:: Work order ::
Each entry below needs to be copied exactly, with nothing dropped.

---------- The data ----------

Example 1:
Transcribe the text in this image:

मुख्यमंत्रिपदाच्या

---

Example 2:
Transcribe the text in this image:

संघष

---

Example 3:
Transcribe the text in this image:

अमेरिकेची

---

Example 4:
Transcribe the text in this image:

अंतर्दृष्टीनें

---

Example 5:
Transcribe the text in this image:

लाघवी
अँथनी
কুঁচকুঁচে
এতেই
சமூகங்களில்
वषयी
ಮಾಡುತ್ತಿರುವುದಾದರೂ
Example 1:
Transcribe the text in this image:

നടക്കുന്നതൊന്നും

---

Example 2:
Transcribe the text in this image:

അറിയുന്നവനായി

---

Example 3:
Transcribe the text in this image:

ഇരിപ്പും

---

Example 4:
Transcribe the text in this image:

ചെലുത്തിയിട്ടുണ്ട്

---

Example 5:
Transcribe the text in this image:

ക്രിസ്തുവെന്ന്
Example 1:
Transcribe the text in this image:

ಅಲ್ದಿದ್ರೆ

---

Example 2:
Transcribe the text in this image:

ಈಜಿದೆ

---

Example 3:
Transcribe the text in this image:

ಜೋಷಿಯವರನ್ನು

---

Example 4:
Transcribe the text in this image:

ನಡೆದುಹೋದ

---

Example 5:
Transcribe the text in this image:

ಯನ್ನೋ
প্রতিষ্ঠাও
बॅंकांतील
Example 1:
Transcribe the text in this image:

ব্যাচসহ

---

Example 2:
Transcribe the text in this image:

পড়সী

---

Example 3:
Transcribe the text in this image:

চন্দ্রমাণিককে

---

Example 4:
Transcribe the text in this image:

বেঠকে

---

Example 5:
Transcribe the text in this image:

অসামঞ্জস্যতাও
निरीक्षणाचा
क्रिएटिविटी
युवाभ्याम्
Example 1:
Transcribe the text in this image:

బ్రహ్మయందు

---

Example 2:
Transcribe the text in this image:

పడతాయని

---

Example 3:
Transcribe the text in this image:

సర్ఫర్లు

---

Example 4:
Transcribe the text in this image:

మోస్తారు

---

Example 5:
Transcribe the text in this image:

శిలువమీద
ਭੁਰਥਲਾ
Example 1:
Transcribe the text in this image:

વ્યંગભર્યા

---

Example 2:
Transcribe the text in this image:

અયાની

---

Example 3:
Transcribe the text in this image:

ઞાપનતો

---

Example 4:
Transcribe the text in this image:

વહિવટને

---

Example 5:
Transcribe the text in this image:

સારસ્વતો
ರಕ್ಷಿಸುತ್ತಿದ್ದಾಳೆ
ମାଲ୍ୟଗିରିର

----------

:: Expected output ::
Example 1:
Transcribe the text in this image:

मुख्यमंत्रिपदाच्या

---

Example 2:
Transcribe the text in this image:

संघष

---

Example 3:
Transcribe the text in this image:

अमेरिकेची

---

Example 4:
Transcribe the text in this image:

अंतर्दृष्टीनें

---

Example 5:
Transcribe the text in this image:

लाघवी
अँथनी
কুঁচকুঁচে
এতেই
சமூகங்களில்
वषयी
ಮಾಡುತ್ತಿರುವುದಾದರೂ
Example 1:
Transcribe the text in this image:

നടക്കുന്നതൊന്നും

---

Example 2:
Transcribe the text in this image:

അറിയുന്നവനായി

---

Example 3:
Transcribe the text in this image:

ഇരിപ്പും

---

Example 4:
Transcribe the text in this image:

ചെലുത്തിയിട്ടുണ്ട്

---

Example 5:
Transcribe the text in this image:

ക്രിസ്തുവെന്ന്
Example 1:
Transcribe the text in this image:

ಅಲ್ದಿದ್ರೆ

---

Example 2:
Transcribe the text in this image:

ಈಜಿದೆ

---

Example 3:
Transcribe the text in this image:

ಜೋಷಿಯವರನ್ನು

---

Example 4:
Transcribe the text in this image:

ನಡೆದುಹೋದ

---

Example 5:
Transcribe the text in this image:

ಯನ್ನೋ
প্রতিষ্ঠাও
बॅंकांतील
Example 1:
Transcribe the text in this image:

ব্যাচসহ

---

Example 2:
Transcribe the text in this image:

পড়সী

---

Example 3:
Transcribe the text in this image:

চন্দ্রমাণিককে

---

Example 4:
Transcribe the text in this image:

বেঠকে

---

Example 5:
Transcribe the text in this image:

অসামঞ্জস্যতাও
निरीक्षणाचा
क्रिएटिविटी
युवाभ्याम्
Example 1:
Transcribe the text in this image:

బ్రహ్మయందు

---

Example 2:
Transcribe the text in this image:

పడతాయని

---

Example 3:
Transcribe the text in this image:

సర్ఫర్లు

---

Example 4:
Transcribe the text in this image:

మోస్తారు

---

Example 5:
Transcribe the text in this image:

శిలువమీద
ਭੁਰਥਲਾ
Example 1:
Transcribe the text in this image:

વ્યંગભર્યા

---

Example 2:
Transcribe the text in this image:

અયાની

---

Example 3:
Transcribe the text in this image:

ઞાપનતો

---

Example 4:
Transcribe the text in this image:

વહિવટને

---

Example 5:
Transcribe the text in this image:

સારસ્વતો
ರಕ್ಷಿಸುತ್ತಿದ್ದಾಳೆ
ମାଲ୍ୟଗିରିର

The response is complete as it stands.